If you’re at all paying attention to the color of things these past few weeks, you may have noticed that everything has a pink ribbon slapped on it. Wine bottles. NFL players. Fracking drill bits (not kidding about the drill bits) Everyone seems to be obsessed with pink everything and “breast cancer awareness.”
As a midwife I talk with people about breast cancer and breast cancer risk every day. I conduct breast exams, recommend women see genetic counselors when needed and write referrals for screening mammograms.
In this day and age, 1 in 8 women will develop breast cancer in her lifetime. A very small portion of these cancers are genetically related. Most are diagnosed later in life, and, as more and more research shows, are due to environmental exposures.
We live in a society where “pinkwashing,” the practice of slapping pink ribbons on everything every October and claiming that proceeds go to “breast cancer awareness,” weather or not those funds actually go directly to research (an abysmally small amount does) or whether or not those products have been associated with increased breast cancer risk (many ingredients in cosmetics, for example).
Breast cancer is an important issue that deserves funding and attention, and has touched my family as well as the families of some of my closest friends. And it is exactly that feeling of knowing that this issue deserves respect and actual research that makes me so angry about pinkwashing.
In essence, breast cancer has been commodified and allows corporations, who either directly or indirectly increase breast cancer risk (like the aforementioned beauty products and cracking equipment) to paint over these inconvenient facts and continue to turn a profit.
The other maddening aspect of Octobers is captured in the picture above. I found this flyer plastered to the sliding glass doors of a grocery store as I blearily caffeinated myself before a clinic day. I have been seeing women all year long that need access not only to screening services but to breast specialists, diagnostic tests, and probably cancer treatment. The above flyer proclaims, come one, come all! Get your screening! But what happens when that screening is abnormal? Who pays for the biopsies? The visits to breast specialists?
We know that we have better treatments for breast cancer today, but then why do black women have a three-fold risk of dying from breast cancer than white women? The answer lies in access, environmental racism, and a for-profit health care system.

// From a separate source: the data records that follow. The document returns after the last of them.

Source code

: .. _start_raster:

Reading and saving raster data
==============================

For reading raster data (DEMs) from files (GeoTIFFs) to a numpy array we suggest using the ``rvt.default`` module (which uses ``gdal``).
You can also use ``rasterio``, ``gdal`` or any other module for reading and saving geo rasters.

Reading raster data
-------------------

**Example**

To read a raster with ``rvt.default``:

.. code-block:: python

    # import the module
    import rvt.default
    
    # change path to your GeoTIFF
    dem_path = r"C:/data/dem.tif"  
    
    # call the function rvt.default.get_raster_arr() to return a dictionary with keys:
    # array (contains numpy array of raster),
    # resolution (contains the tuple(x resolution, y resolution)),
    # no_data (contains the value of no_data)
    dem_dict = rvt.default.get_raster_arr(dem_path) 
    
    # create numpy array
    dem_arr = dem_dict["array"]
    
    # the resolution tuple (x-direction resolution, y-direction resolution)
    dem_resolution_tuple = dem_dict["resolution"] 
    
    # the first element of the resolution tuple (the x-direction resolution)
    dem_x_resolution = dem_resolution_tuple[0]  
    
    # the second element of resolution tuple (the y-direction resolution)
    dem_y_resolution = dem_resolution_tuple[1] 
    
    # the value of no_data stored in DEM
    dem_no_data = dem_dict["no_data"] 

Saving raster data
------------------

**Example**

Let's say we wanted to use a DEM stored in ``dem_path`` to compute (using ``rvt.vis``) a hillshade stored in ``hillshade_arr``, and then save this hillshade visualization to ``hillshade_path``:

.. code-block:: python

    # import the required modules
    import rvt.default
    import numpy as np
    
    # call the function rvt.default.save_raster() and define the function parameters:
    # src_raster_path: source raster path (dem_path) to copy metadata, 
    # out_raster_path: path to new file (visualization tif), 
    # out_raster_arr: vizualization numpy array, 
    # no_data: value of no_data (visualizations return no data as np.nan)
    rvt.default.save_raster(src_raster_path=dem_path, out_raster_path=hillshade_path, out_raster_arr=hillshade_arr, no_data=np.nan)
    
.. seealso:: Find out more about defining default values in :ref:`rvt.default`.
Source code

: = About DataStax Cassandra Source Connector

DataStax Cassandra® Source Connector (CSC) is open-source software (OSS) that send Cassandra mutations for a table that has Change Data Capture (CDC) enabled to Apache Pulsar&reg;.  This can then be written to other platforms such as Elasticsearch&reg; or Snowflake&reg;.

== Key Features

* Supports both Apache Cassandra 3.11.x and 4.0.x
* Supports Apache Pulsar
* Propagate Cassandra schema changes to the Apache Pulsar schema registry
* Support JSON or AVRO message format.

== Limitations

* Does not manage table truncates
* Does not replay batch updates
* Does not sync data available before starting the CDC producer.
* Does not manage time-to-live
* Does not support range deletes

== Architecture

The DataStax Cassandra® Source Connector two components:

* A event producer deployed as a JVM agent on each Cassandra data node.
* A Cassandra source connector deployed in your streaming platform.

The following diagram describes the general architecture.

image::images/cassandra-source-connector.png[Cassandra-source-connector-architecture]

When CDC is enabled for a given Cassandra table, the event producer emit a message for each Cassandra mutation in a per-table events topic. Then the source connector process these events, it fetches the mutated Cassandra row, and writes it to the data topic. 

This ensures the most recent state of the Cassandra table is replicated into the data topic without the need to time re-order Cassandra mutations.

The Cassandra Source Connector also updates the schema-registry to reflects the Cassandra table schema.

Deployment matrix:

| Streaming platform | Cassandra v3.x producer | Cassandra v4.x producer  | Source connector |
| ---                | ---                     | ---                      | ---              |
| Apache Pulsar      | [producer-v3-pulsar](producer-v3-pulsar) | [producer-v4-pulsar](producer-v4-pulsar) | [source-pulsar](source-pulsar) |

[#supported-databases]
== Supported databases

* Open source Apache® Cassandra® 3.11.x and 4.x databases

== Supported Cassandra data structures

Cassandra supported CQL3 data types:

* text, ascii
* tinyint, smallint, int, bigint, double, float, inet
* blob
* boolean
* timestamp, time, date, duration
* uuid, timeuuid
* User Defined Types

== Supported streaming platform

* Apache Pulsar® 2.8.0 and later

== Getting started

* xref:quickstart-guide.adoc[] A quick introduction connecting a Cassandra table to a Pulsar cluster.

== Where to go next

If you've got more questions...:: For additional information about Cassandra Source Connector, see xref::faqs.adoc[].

We forget that the #1 killer of women in America is heart disease, and few of my patients have access to primary health care providers to manage high blood pressure, high cholesterol, and heart disease. We have recently seen an increase in the commodification of heart disease as well, using the pinkwashing model, and little svelte red dresses have begun to appear on yogurt containers and cereal boxes. As if all women must do is crack open a box of Special K to save themselves from heart disease.
What we actually need is solid research on the carcinogens in our environment and adequate industry regulation. What we actually need is a quality public, single-payer health care system so that we can offer appropriate preventative health care to all our country’s inhabitants.